Si no hay despacho jurídico propio o presupuesto para uno externo. Los costes de gestión post-compra (negociación con copropietario, eventual demanda de división, defensa de retracto) son significativos. Sin estructura legal no compensa.
Si la única razón es la rentabilidad teórica del descuento. La rentabilidad real depende de tiempos de salida, costes legales y comportamiento de la otra parte. Sale menos de lo que parece sobre el papel.
Si compras a un familiar o a un amigo en apuros. Los proindivisos entre conocidos son los que peor terminan. La operación con descuento más la relación previa genera resentimiento que dura años.
Cuándo sí tiene sentido
La compra de mitades indivisas funciona bien en tres perfiles.
Empresas especializadas con volumen: la gestión de cartera amortiza los costes legales fijos.
Inversores patrimoniales con horizonte largo: 5-10 años para resolver la copropiedad mediante acuerdo o división.
Familiares directos del copropietario actual que adquieren para consolidar la propiedad familiar.
Fuera de estos perfiles, la operación raramente compensa el riesgo asumido para un comprador particular ocasional.
¿El otro copropietario tiene derecho a comprar la cuota al adquirente?

§ §

— TAREA —
Según el texto sobre la compra de mitades indivisas, ¿por qué no compensa la operación cuando no se dispone de despacho jurídico propio ni de presupuesto para uno externo? Explícalo en una a tres frases. El listado que aparece a continuación procede de una fuente distinta a la del texto.

§ §

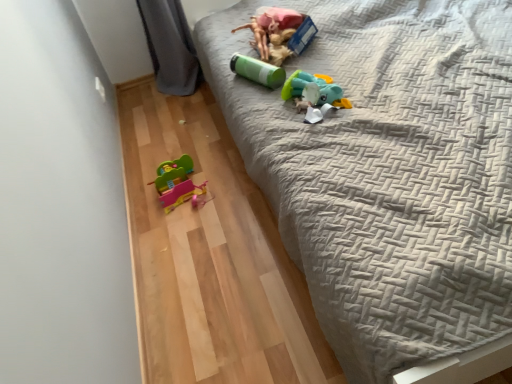
You are a GUI agent. You are given a task and a screenshot of the screen. Output one action in this format:
    pyautogui.click(x=<x>, y=<y>)
    Task: Click on the vacant point to the right of matte plastic toy car at lower left, which is counted as the 4th toy, starting from the top
    
    Given the screenshot: What is the action you would take?
    pyautogui.click(x=229, y=178)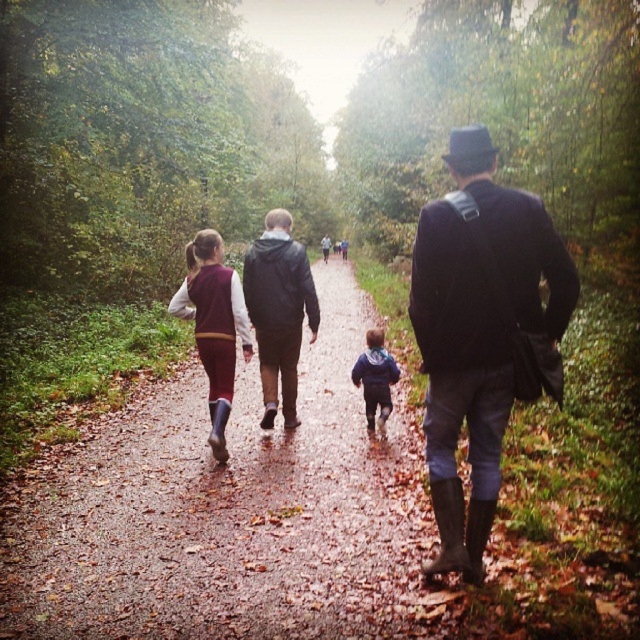
Is brown textured path at center positioned at the back of dark blue wool coat at center?

No.

Who is taller, brown textured path at center or dark blue wool coat at center?

dark blue wool coat at center

Is point (250, 525) positioned after point (506, 340)?

Yes, point (250, 525) is behind point (506, 340).

I want to click on brown textured path at center, so click(x=230, y=515).

Which is in front, point (241, 301) or point (388, 362)?

Point (241, 301) is in front.

What do you see at coordinates (212, 324) in the screenshot?
I see `maroon sweater at center` at bounding box center [212, 324].

Which is behind, point (205, 266) or point (380, 353)?

The point (380, 353) is behind.

I want to click on maroon sweater at center, so click(x=212, y=324).

Looking at this image, can you confirm if brown textured path at center is positioned to the left of dark blue jacket at center?

Correct, you'll find brown textured path at center to the left of dark blue jacket at center.

Identify the location of brown textured path at center. (230, 515).

Is point (33, 518) farther from viewer compared to point (321, 243)?

No, (33, 518) is in front of (321, 243).

Where is `brown textured path at center`? brown textured path at center is located at coordinates (230, 515).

§ §

— RESPUESTA —
Porque los costes de gestión posteriores a la compra son significativos: la negociación con el copropietario, una eventual demanda de división y la defensa de un retracto. Sin una estructura legal que los asuma, la operación no compensa.